BIO | Susanna Zellini is an FNRS Assistant Professor at the Université catholique de Louvain, an MSCA Fellow at the Centre Prospéro in Brussels, and an associated researcher at the Centre Marc Bloch. She is co-coordinator of the Seminario Permanente Nietzscheano (SPN) and a member of the Centro Italiano di Studi Nietzscheani (CISN) of HyperNietzsche, as well as of the Internationale Nietzscheforschungsgruppe Stuttgart (INFG). Her research focuses on the history of the concept of Bildung in nineteenth- and twentieth-century German philosophy and on its relevance for contemporary debates on education. Among her recent publications is “Ästhetik der Form. Sprachkritik, Musik und Stil bei Nietzsche und Adorno” (De Gruyter, 2024). She is currently preparing the publication of Wilhelm von Humboldt, “Teoria della Bildung” (Italian translation and scholarly edition, Melangolo, 2026).

Lorenzo Serini, “Nietzsche on Slave Morality, the Emotions, and the Transformation of Culture”

In key works such as “Human, All Too Human”, “Beyond Good and Evil”, and “On the Genealogy of Morals”, Nietzsche develops the distinction between master and slave morality as part of his broader account of processes of cultural formation and transformation, including the creation of values. In this presentation, I examine the role of emotions in this distinction. I suggest that approaching the distinction between slave and master morality through the lens of the emotions offers a productive way of complicating Nietzsche’s account of cultural transformation. I focus in particular on Nietzsche’s characterisation of slave morality, seeking to clarify his use of the vocabulary of ‘slavery’ in this context. On this basis, I interrogate what I call his ‘necessity claim about slavery’, according to which “slavery in some sense or other” is needed for the enhancement or elevation of culture (BGE 257). Finally, I assess whether Nietzsche’s position on these issues is ultimately defensible or salutary.

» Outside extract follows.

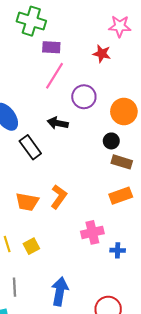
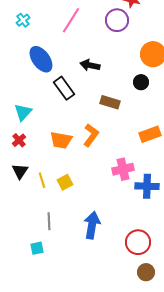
pink line: (54, 76) -> (71, 20), moved
purple circle: (84, 97) -> (117, 20), moved
brown rectangle: (122, 162) -> (110, 102), moved
blue cross: (118, 250) -> (147, 186), size x1.6

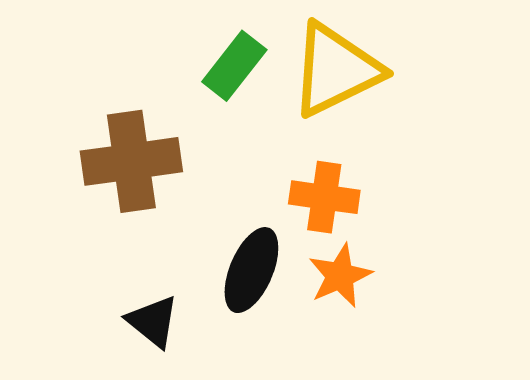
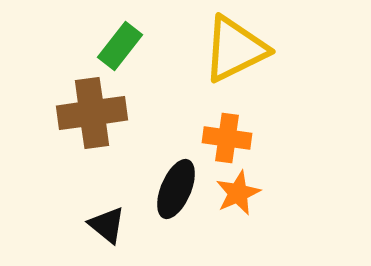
green rectangle: (234, 66) -> (120, 46), moved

BIO | Lorenzo Serini is Assistant Professor in the Department of Philosophy at the University of Warwick. His areas of specialization include post-Kantian European philosophy (especially Nietzsche), the history of western philosophy (both ancient and modern), virtue/vice epistemology, and philosophy of emotions. He recently published “Nietzsche’s Conception of Skepticism as Intellectual Virtue and Vice” in the European Journal of Philosophy. He is currently co-editing a volume for Palgrave, titled “The Metaphor of Slavery in the Philosophy of Emotions: A History and Critique”.